Enqueue AppleM5MatMul.run on the given device context.

Accepts row-major TileTensor operands. For transpose_b=True, B is expected with shape (N, K).

force_split_k picks the K-reduction strategy: None (default) auto-routes under-occupied shapes (few output tiles, deep K) to split-K; True always uses split-K; False always uses the single-pass kernel.

Parameters:

in_type (DType): A/B element type (fp16, bf16, fp32).
c_type (DType): Output element type (fp16, bf16, fp32).
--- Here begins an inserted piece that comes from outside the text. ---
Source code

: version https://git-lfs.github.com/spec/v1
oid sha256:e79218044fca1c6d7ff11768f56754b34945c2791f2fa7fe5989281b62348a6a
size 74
Accumulation is fp32 (defaults to float32).
transpose_b (Bool): If True, B is (N, K) row-major (viewed as col_major(K, N)); otherwise B is (K, N) row-major (defaults to False).
elementwise_lambda_fn (Optional[def[dtype: DType, width: SIMDLength, *, alignment: Int = Int(1)](IndexList[Int(2)], SIMD[dtype, width]) capturing thin -> None]): Optional fused epilogue; receives SIMD[c_type, width] at absolute (row, col) (AMD's contract) (defaults to None).

Args:

c (TileTensor[c_type, Storage=c.Storage, address_space=c.address_space, linear_idx_type=c.linear_idx_type]): Output matrix (M, N) row-major; M and N derive from its dims.
a (TileTensor[in_type, Storage=a.Storage, address_space=a.address_space, linear_idx_type=a.linear_idx_type]): A operand matrix (M, K) row-major; K derives from a.dim[1].
b (TileTensor[in_type, Storage=b.Storage, address_space=b.address_space, linear_idx_type=b.linear_idx_type]): B operand matrix, (K, N) for transpose_b=False or (N, K) for transpose_b=True.
ctx (DeviceContext): Device context to enqueue the kernel on; must be Apple M5 (compute_capability == 5).
force_split_k (Optional[Bool]): K-reduction strategy override; None auto-routes under-occupied shapes to split-K, True always uses split-K, False always uses the single-pass kernel (defaults to None).

Raises:

If the attached GPU is not Apple M5 (compute_capability != 5). M1-M4 lack GPU neural accelerator; future generations require re-validation.